Er bestaan mensen die alleen maar even naar de zon hoeven te staren om bruin te worden. Dat is eigenlijk wel handig als je in Nederland woont waar de zomer meestal twee dagen duurt. Dan heb je ook nog een groep die er een sport van maakt om bruin te worden, meestal door middel van een vliegreisje naar een zonnig land. Ze zijn gewoon onherkenbaar als ze weer op Schiphol staan; hun huid is in korte tijd verkleurd van ivoorwit naar nutella-bruin.

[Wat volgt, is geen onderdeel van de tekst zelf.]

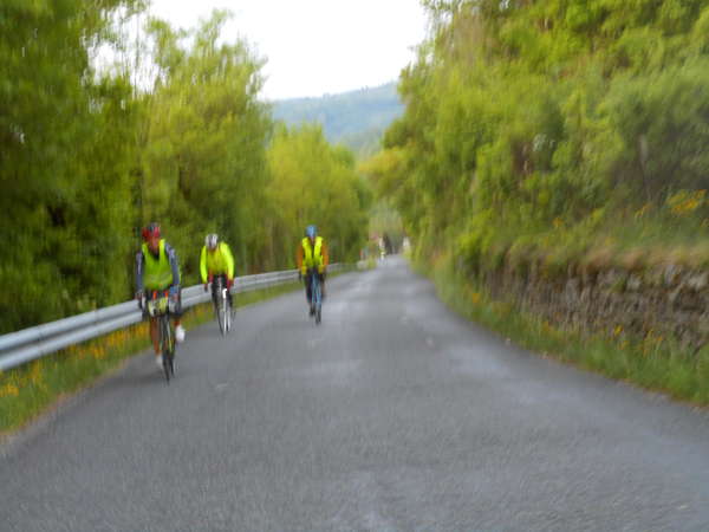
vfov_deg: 19.1
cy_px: 266
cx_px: 354
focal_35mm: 77
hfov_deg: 25.3
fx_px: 1577
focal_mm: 13.8
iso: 160
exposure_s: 1/30
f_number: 5.5
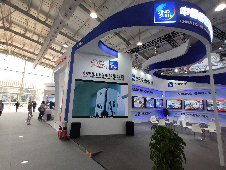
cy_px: 85
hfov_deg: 98.1
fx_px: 98
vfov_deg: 81.8
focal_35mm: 15
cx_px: 113
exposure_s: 1/100
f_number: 2.2
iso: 114
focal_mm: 2.25
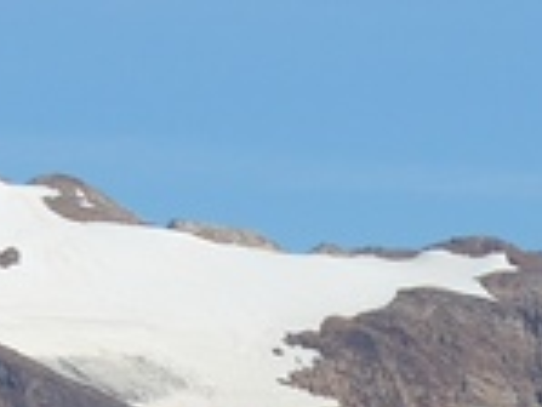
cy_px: 1127
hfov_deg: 2.4
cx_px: -102
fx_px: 13006
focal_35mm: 830
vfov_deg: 1.8
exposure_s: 1/640
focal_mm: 24.3
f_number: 5.2
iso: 80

Dan heb je ook nog stumpers zoals ik die keurig met factor dertig smeren en bijna overal wit blijven; zelfs als zij zeven weken in Azië worden losgelaten. De zon doet dan alleen haar werk op de plekken waar de zonnebrandcrème niet bij kan komen en dat gaat best hard als je je dicht bij de evenaar bevindt. Die mensen worden steevast op Schiphol begroet met de woorden: ‘Je bent niet bruin geworden zeg!’, gevolgd door een enthousiaste klap op een verbrande rug. Au. Een reis is dus niet compleet zonder bruin te worden. Bruin geeft waardering; je laat zien dat je bij de mensen hoort die echt genieten van de zon. Dat het slecht is voor de huid, hoort er gewoon bij.

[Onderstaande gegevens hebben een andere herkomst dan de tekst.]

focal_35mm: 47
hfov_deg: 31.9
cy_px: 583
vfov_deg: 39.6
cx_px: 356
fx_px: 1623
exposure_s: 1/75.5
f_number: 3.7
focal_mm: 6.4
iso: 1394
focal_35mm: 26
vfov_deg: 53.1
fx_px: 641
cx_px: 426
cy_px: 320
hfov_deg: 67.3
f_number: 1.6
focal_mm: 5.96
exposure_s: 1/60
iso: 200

In de Filippijnen gaat dat anders. Manila zit vol met winkelcentra waarvan de airconditioning standaard is ingesteld op standje vrieskist, behalve als de stroom uitvalt. Op deze plekken is het onmogelijk om bij te kleuren, maar voor de Filippino’s hoeft dat blijkbaar niet. In een supermarkt in Manila staart een grote poster naar het publiek. Daarop is een Aziatische vrouw afgebeeld met enorme gephotoshopte ogen. Haar huid is onnatuurlijk wit. In haar hand houdt ze een potje crème omhoog. ‘Maak uw huid lichter en mooier’ juicht de poster.
Kortom: als je aan de ene kant van de wereld woont is het de bedoeling om het lichaam bruin-bruiner-bruinst te bakken en hoor je er niet bij als je wit blijft. Aan de andere kant van de aardbol moet je juist wit blijven en worden chemische witmaak-smeersels niet geschuwd. Is de mensheid dan écht zo zwart-wit?